Punitive Fines Are Not Creating a More Safe Mining Environment

Fines issued by federal inspectors are not making America’s mines any safer, according to the Department of Labor’s Office of Inspector General. The watchdog for the Mine Safety and Health Administration (MSHA) released a report showing no correlation between paying civil monetary penalties (CMP) and safe mining operations. This according to recent article on the Energy & Environment website.

“The CMP program did not have a distinguishable effect on reducing mine hazards and protecting those who work in mines,” the inspector general wrote. The audit followed up on news reports that mine operators with unpaid fines had worse safety records and that MSHA was allowing delinquent mine operators to continue to operate without consequence. Between 2000 and 2017, MSHA collected $900 million of about $1 billion in penalties charged to mining companies.

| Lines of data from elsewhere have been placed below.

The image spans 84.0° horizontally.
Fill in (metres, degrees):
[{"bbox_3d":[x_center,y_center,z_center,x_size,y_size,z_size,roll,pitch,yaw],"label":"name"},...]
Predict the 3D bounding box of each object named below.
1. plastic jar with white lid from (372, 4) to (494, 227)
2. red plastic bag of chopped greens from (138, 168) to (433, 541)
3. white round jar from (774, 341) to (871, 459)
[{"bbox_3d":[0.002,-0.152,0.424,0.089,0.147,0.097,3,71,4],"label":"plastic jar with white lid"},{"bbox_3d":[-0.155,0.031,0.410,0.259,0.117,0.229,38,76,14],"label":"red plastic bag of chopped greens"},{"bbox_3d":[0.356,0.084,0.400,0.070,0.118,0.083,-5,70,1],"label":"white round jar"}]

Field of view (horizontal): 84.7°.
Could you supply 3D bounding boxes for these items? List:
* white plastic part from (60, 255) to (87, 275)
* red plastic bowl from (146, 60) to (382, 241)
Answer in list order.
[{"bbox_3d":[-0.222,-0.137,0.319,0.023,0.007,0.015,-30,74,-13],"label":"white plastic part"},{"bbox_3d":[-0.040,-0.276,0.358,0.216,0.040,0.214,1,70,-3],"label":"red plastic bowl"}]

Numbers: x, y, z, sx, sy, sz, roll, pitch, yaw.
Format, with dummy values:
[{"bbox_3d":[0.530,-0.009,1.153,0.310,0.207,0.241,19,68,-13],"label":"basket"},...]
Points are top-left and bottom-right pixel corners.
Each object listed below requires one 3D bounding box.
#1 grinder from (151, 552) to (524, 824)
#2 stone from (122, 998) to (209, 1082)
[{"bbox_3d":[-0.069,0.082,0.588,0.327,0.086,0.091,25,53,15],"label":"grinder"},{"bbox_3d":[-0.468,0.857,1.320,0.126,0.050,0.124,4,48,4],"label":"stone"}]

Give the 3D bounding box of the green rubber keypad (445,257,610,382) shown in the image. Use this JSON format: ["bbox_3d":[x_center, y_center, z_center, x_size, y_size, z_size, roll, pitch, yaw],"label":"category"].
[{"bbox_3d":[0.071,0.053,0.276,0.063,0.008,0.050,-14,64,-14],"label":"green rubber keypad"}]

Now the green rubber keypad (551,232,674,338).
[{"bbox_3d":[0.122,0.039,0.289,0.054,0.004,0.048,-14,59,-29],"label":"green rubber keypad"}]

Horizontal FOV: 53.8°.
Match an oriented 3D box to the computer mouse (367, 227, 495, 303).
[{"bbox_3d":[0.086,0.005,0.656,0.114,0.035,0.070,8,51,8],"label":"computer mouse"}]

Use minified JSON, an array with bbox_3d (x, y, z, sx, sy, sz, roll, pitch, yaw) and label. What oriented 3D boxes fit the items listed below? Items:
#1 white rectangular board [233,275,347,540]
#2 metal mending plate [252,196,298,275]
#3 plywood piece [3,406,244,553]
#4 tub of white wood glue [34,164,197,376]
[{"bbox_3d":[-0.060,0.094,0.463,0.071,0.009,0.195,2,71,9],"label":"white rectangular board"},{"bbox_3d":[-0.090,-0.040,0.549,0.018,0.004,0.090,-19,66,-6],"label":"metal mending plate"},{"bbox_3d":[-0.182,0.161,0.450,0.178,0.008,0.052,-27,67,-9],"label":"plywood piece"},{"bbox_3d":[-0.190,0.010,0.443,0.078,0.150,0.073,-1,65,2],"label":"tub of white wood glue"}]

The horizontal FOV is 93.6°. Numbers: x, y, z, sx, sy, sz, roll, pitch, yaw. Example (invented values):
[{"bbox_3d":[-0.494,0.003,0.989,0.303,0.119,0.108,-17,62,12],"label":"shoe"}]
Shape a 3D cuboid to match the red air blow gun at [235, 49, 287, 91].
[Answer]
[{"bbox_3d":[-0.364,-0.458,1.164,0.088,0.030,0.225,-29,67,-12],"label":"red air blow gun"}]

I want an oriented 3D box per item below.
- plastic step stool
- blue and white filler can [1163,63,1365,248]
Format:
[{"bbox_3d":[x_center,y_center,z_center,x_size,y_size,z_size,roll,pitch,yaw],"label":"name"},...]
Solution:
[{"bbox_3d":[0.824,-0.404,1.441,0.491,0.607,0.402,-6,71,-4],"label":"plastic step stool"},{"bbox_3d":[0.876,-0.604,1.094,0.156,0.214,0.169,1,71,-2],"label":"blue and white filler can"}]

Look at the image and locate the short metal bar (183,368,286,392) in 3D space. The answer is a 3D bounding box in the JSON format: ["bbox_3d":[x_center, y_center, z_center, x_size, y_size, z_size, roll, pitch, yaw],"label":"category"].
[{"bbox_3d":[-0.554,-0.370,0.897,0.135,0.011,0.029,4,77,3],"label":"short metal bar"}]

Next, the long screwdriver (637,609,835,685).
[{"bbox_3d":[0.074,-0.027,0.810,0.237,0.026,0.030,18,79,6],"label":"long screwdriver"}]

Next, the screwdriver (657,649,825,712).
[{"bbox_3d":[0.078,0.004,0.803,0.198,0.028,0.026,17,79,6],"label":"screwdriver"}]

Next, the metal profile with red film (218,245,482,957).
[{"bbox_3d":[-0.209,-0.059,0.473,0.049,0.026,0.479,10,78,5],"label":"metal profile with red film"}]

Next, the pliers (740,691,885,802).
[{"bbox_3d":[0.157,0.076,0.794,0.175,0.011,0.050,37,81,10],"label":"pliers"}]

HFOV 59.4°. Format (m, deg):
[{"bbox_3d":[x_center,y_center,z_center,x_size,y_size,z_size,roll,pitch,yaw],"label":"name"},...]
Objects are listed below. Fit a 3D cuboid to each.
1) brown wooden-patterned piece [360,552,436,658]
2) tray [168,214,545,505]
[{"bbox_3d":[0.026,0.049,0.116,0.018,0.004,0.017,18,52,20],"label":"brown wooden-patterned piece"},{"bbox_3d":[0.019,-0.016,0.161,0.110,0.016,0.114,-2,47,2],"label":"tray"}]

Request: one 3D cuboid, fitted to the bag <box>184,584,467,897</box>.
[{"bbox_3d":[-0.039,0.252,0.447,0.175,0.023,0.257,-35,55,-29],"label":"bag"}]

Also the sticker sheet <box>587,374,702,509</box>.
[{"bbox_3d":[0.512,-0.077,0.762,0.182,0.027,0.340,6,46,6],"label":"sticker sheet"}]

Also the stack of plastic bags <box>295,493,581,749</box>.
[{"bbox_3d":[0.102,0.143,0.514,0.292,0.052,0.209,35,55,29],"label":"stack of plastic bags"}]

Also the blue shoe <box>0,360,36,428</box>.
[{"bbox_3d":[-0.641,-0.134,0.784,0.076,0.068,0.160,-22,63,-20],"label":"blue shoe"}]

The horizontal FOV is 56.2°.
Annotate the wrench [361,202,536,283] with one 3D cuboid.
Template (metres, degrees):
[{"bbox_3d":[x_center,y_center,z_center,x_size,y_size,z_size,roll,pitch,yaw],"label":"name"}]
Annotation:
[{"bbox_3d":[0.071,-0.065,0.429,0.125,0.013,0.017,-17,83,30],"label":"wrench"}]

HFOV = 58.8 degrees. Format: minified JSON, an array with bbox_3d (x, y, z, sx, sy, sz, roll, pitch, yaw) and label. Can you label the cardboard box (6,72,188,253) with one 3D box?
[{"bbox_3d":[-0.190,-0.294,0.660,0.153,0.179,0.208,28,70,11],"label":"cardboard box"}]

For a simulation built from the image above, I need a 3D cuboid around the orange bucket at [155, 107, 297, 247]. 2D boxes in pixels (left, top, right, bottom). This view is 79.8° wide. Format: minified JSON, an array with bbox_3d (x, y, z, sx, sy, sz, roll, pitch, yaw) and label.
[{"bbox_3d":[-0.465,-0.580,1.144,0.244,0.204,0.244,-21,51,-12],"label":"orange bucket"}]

The report found 75% of operators paid their fines in full, but that had no bearing on rates of fatal or permanent injuries in their mines. The 20 mine operators with the worst accident rates had a 98% payment rate. Since 2000, violation rates for significant and substantial hazards have dropped, but reckless and high-negligence violations have increased.

“Based on the recurrence of violations, those operators who paid violation penalties and continued to incur violations may not have considered the violation penalties a significant enough financial disincentive to avoiding future violations,” the report states. “Likewise, the operators who did not pay may not have seen the incentive in avoiding enforcement actions MSHA could take for nonpayment.”

The inspector general recommended MSHA develop metrics to gauge the fines’ impact on operator behavior. “Federal standards require MSHA to measure the CMP program to ensure its goals are achieved,” the report said.

But MSHA said the impact is too difficult to differentiate from other safety initiatives.
“It is only one of many variables within MSHA’s comprehensive compliance strategy,” Assistant Secretary of Labor David Zatezalo wrote.

The inspector general also concluded MSHA does not prevent delinquent mine operators from opening new mines or taking over existing operations. Fines do not carry over if a mine changes ownership through a sale or company bankruptcy — and nearly 30% of mines have changed hands since 2000. The report recommends the agency mandate operators be in good standing before giving a mine a legal identification number.

In response, Zatezalo wrote: “MSHA has no authority under the Federal Mine Safety & Health Act to issue regulations or implement controls that would turn its mine identifications or legal identification process into licenses or permits to acquire, transfer, or operate mines.”

The inspector general does note Zatezalo carried through on his threat to crack down on delinquent operators through MSHA’s “scofflaw” program. Last October, the former coal executive said his agency had recovered $5.2 million of $67 million in unpaid fines.